The researchers then compared their data for temperature sensitivity with models for the expected increase in maximum temperatures in connection with global warming. This data shows that the rate of heat injury for ectotherms at a global level could increase by an average of 700 percent, and in many environments on land by more than 2000 percent.

For aquatic ectotherms, the corresponding figures are 180 percent and 500 percent.

Regional analysis suggests huge impacts, especially in the northern temperate zone which covers most of Europe and North America, and the ocean around the Arctic.

Even though the researchers do not know the underlying physiological and biochemical reactions that lead to heat stress and death, their study demonstrates that these processes are extremely sensitive to temperature across all groups of ectotherms. This could indicate that similar processes determine the degree of heat injury.

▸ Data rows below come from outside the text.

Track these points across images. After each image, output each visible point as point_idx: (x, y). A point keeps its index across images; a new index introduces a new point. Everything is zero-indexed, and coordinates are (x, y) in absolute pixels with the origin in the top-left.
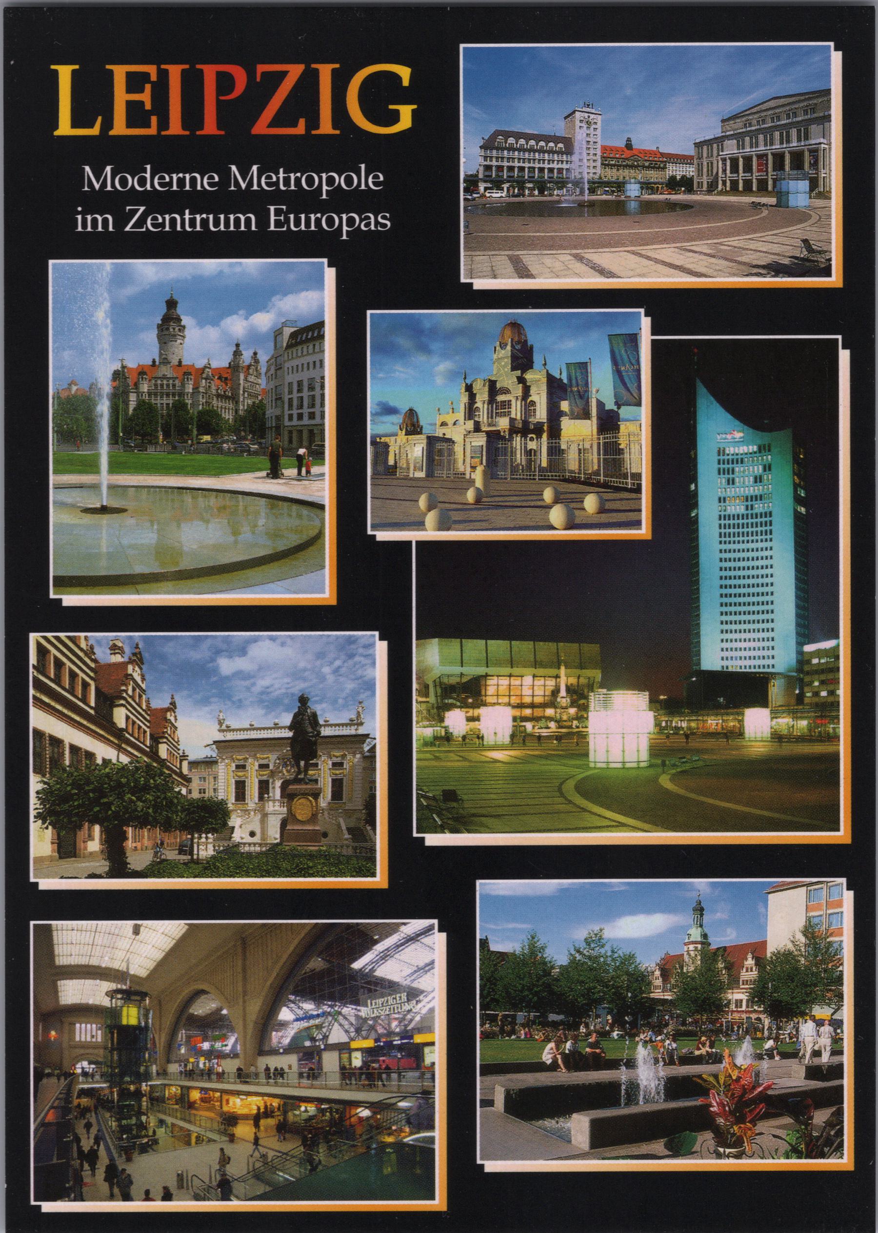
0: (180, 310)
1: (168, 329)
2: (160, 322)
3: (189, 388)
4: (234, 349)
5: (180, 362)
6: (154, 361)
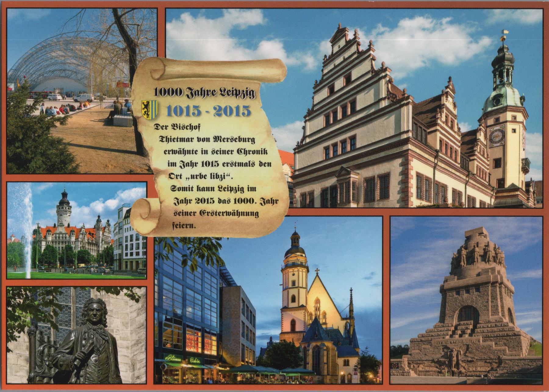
0: (69, 198)
1: (63, 208)
3: (73, 239)
4: (97, 218)
5: (69, 225)
6: (55, 225)
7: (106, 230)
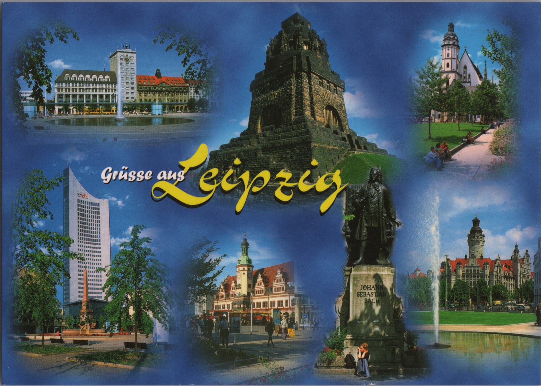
0: (481, 225)
1: (474, 237)
3: (487, 272)
4: (514, 248)
5: (482, 256)
6: (466, 256)
7: (524, 261)
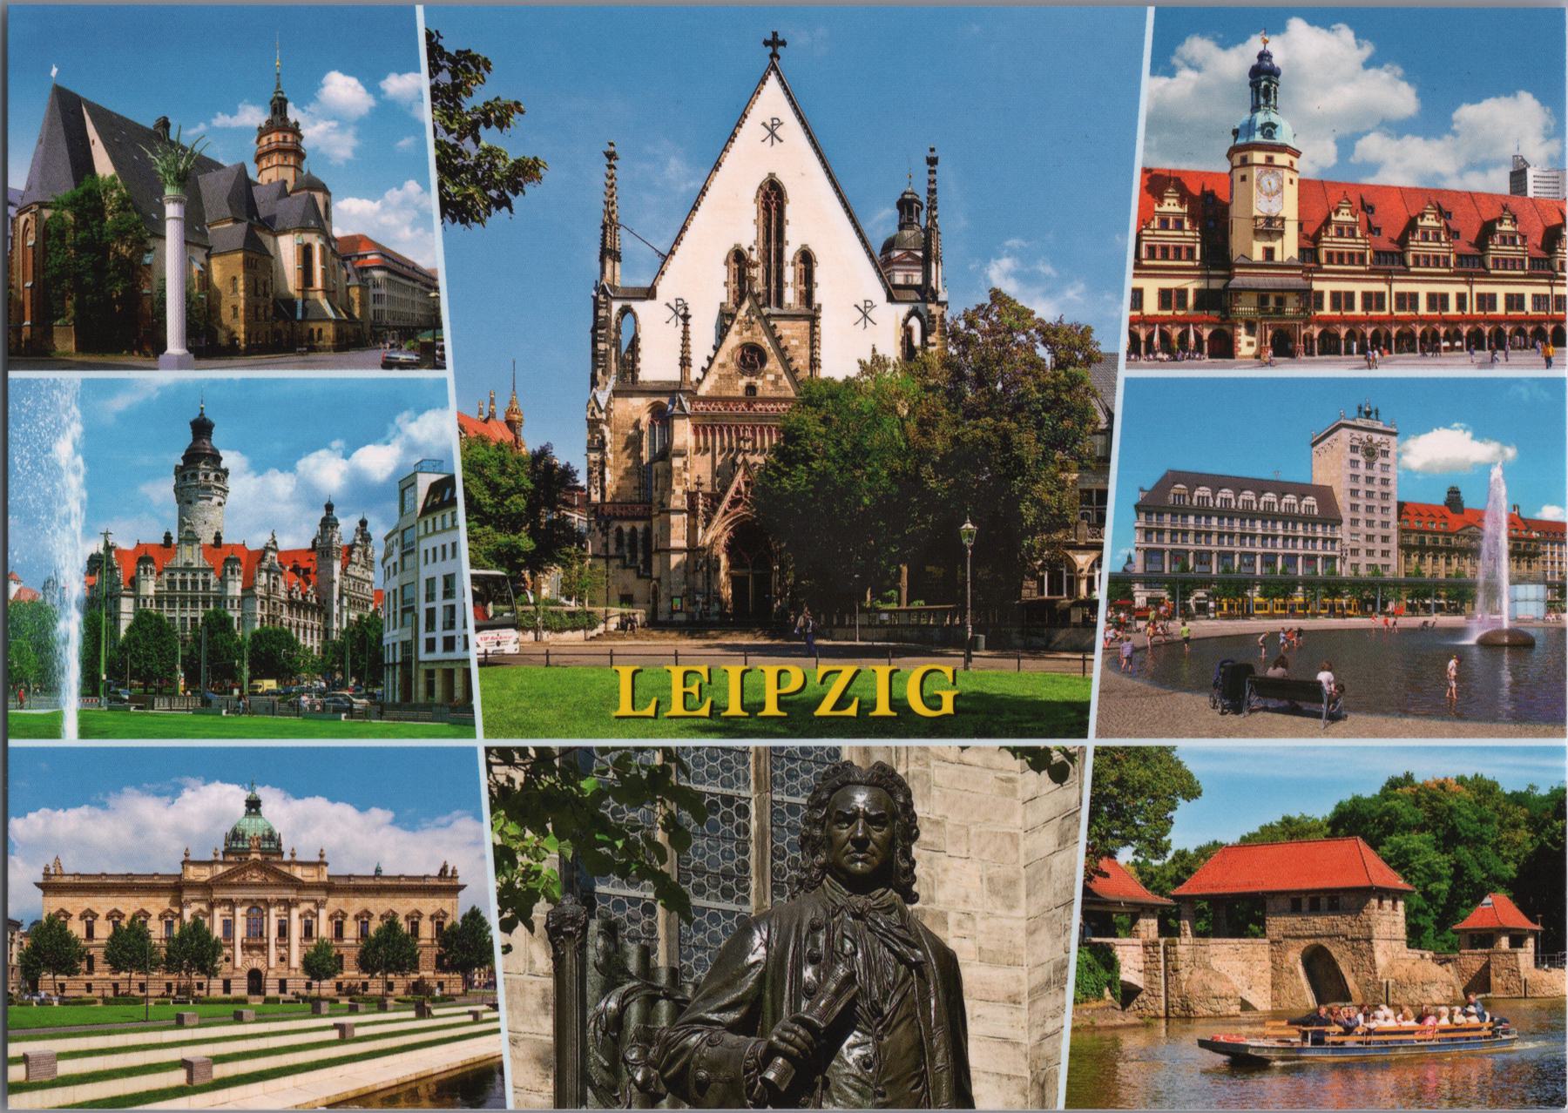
0: (217, 439)
2: (181, 463)
3: (235, 588)
4: (324, 514)
5: (218, 537)
6: (168, 537)
7: (355, 556)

“Neither can we predict how many species and individuals risk succumbing to rising temperatures because the threshold for heat stress differs significantly from one species to the next. Furthermore, many land-based ectothermic animals can regulate their temperature by finding shade, thereby reducing the risk of heat injury. This is not so easy for aquatic animals,” says Professor Johannes Overgaard, who is a co-author of the study.

And he adds: “The point is that this very high sensitivity to heat injury means that we risk underestimating the impacts of future heatwaves. Our results indicate that future heatwaves will have major consequences – even if not all species will be impacted to the same degree.”

Reference: “Extreme escalation of heat failure rates in ectotherms with global warming” by Lisa Bjerregaard Jørgensen, Michael Ørsted, Hans Malte, Tobias Wang, and Johannes Overgaard, 26 October 2022, Nature.
DOI: 10.1038/s41586-022-05334-4

The study was funded by the Danish Council for Independent Research.